» STUDY TEXT
=== Begin Enclosure ===

Primary Care With Integrating Addiction Medicine Save Lives And Money

Introducing harm reduction strategies and addiction medicine practices into primary care offices would save patients’ lives and lower health care costs, according to the results of a computer model published today in JAMA Network Open by University of Pittsburgh and University of Colorado Anschutz Medical Campus researchers. The study demonstrates how primary care can play a critical and cost-effective role in treating the spectrum of substance use disorders.

Raagini Jawa release“Traditionally, addiction care has been largely siloed,” said Raagini Jawa, M.D., M.P.H., assistant professor of medicine at Pitt’s Center for Research on Health Care and lead author of the study. “Over the past few years, there have been national movements to adopt addiction care delivery into primary care practices. Primary care offices offer a unique way to treat addiction because they are widespread throughout the country, unlike specialty treatment settings. For this research, we wanted to look at what would happen if, in a perfect world, all primary care offices across the country were able to adopt on-site addiction treatment with buprenorphine into their practice.”

=== End Enclosure ===

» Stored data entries
=== Begin Enclosure ===

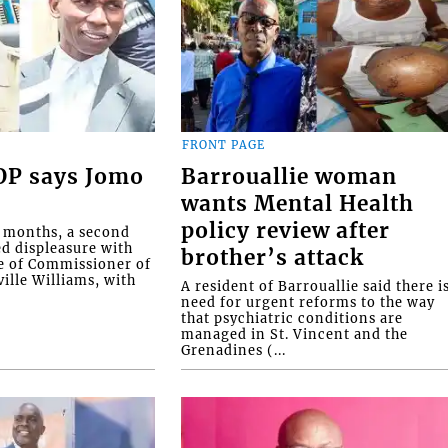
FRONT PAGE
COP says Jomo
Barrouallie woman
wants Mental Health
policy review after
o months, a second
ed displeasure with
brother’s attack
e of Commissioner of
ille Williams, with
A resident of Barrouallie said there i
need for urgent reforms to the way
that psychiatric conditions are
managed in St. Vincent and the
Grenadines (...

=== End Enclosure ===
=== Begin Enclosure ===

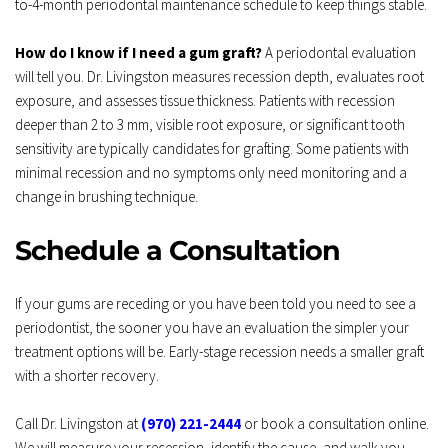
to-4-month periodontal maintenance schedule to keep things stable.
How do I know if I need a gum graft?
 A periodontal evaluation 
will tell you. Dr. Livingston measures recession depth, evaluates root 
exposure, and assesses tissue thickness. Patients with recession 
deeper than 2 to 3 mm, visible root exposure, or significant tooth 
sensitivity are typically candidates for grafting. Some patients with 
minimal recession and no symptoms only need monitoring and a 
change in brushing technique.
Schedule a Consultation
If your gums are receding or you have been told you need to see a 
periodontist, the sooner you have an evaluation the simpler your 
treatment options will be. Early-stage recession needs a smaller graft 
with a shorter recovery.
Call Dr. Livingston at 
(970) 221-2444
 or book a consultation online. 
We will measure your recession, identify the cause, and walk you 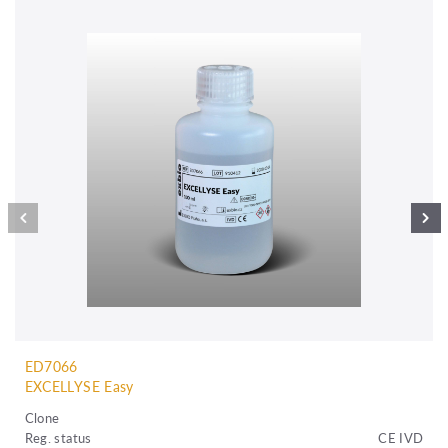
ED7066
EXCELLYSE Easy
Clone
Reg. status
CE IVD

=== End Enclosure ===

» QUESTIONS
a) Answer these questions using the text on addiction care in primary care.
(i) In which journal was the computer model published?
(ii) Researchers from which two universities published the study?
(iii) What drug does the lead author name for on-site addiction treatment?
b) Decide whether each statement agrees with the text on addiction care in primary care. Answer yes or no, and quote the words from the text that settle it.
(i) The study's results come from a computer model.
(ii) Raagini Jawa is a full professor of medicine.
(iii) Like primary care offices, specialty treatment settings are widespread throughout the country.
c) Retype, word for word, the part of the text on addiction care in primary care that begins at the words "Primary Care With" and stops after the words "substance use disorders.".

» COMPLETED EXERCISE
a)
(i) JAMA Network Open
(ii) The University of Pittsburgh and the University of Colorado Anschutz Medical Campus
(iii) Buprenorphine

b)
(i) Yes: "according to the results of a computer model"
(ii) No: "assistant professor of medicine at Pitt’s Center for Research on Health Care"
(iii) No: "because they are widespread throughout the country, unlike specialty treatment settings"

c)
Primary Care With Integrating Addiction Medicine Save Lives And Money

Introducing harm reduction strategies and addiction medicine practices into primary care offices would save patients’ lives and lower health care costs, according to the results of a computer model published today in JAMA Network Open by University of Pittsburgh and University of Colorado Anschutz Medical Campus researchers. The study demonstrates how primary care can play a critical and cost-effective role in treating the spectrum of substance use disorders.